[[ SOURCE EXTRACT, beginning ]]

WALSH RELEASES SYRACUSE HOUSING STRATEGY THAT CALLS FOR “DIFFICULT AND DISRUPTIVE CHOICES”: https://www.cnybj.com/walsh-releases...sing-strategy/

“Syracuse Mayor Ben Walsh on Wednesday released the Syracuse Housing Strategy, which his office describes as a “multi-year framework for improving housing conditions in the City of Syracuse.”

The strategy calls for “additive new work that builds on major initiatives” currently underway. They include the Resurgent Neighborhoods Initiative, the East Adams neighborhood redevelopment, and the community grid vision plan, Walsh’s office said. It also includes programs like the Syracuse Land Bank and downtown-revitalization efforts.

Walsh’s office cites the strategy as indicating “almost 100% of the old way of doing community development will have to be shelved. Resistance to such change is to be expected. Without such change, Syracuse’s housing markets will not begin to truly recover nor get to a point where they are able to withstand the new and different demographic and other challenges headed Syracuse’s way.”

The 70-page plan recommends focusing the city’s housing resources on both stabilizing “distressed” neighborhoods to prevent further decline and investing in “middle” neighborhoods to leverage current and potential market demand for quality housing.

The Syracuse Housing Strategy proposes using a “cluster approach” to implement strategies in groupings of 30-50 contiguous city blocks with similar market conditions and neighborhood identities.

[[ SOURCE EXTRACT, end ]]
[[ GIVEN INFORMATION, beginning ]]

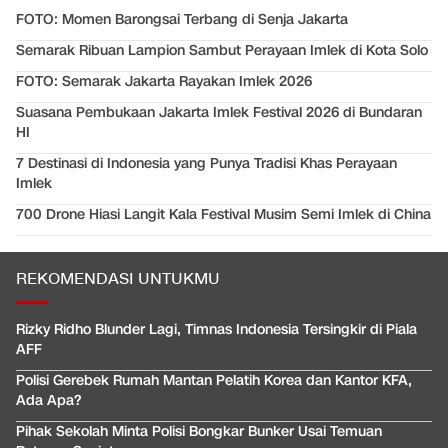
FOTO: Momen Barongsai Terbang di Senja Jakarta
Semarak Ribuan Lampion Sambut Perayaan Imlek di Kota Solo
FOTO: Semarak Jakarta Rayakan Imlek 2026
Suasana Pembukaan Jakarta Imlek Festival 2026 di Bundaran
HI
7 Destinasi di Indonesia yang Punya Tradisi Khas Perayaan
Imlek
700 Drone Hiasi Langit Kala Festival Musim Semi Imlek di China
REKOMENDASI UNTUKMU
Rizky Ridho Blunder Lagi, Timnas Indonesia Tersingkir di Piala
AFF
Polisi Gerebek Rumah Mantan Pelatih Korea dan Kantor KFA,
Ada Apa?
Pihak Sekolah Minta Polisi Bongkar Bunker Usai Temuan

[[ GIVEN INFORMATION, end ]]

■ ASSIGNMENT 1 ■
List every initiative, plan, or program that the Syracuse housing article says the strategy builds on.
■ ASSIGNMENT 2 ■
Swap "East Adams" for "Near Westside" and give the Syracuse housing article from "The strategy calls" to "and downtown-revitalization efforts.".
■ ASSIGNMENT 3 ■
In the Syracuse housing article, how many contiguous city blocks make up each grouping under the "cluster approach"?
The material plays no part in these tasks.

■ ANSWER SPACE 1 ■
- Resurgent Neighborhoods Initiative
- East Adams neighborhood redevelopment
- community grid vision plan
- Syracuse Land Bank
- downtown-revitalization efforts

■ ANSWER SPACE 2 ■
The strategy calls for “additive new work that builds on major initiatives” currently underway. They include the Resurgent Neighborhoods Initiative, the Near Westside neighborhood redevelopment, and the community grid vision plan, Walsh’s office said. It also includes programs like the Syracuse Land Bank and downtown-revitalization efforts.

■ ANSWER SPACE 3 ■
30-50 contiguous city blocks.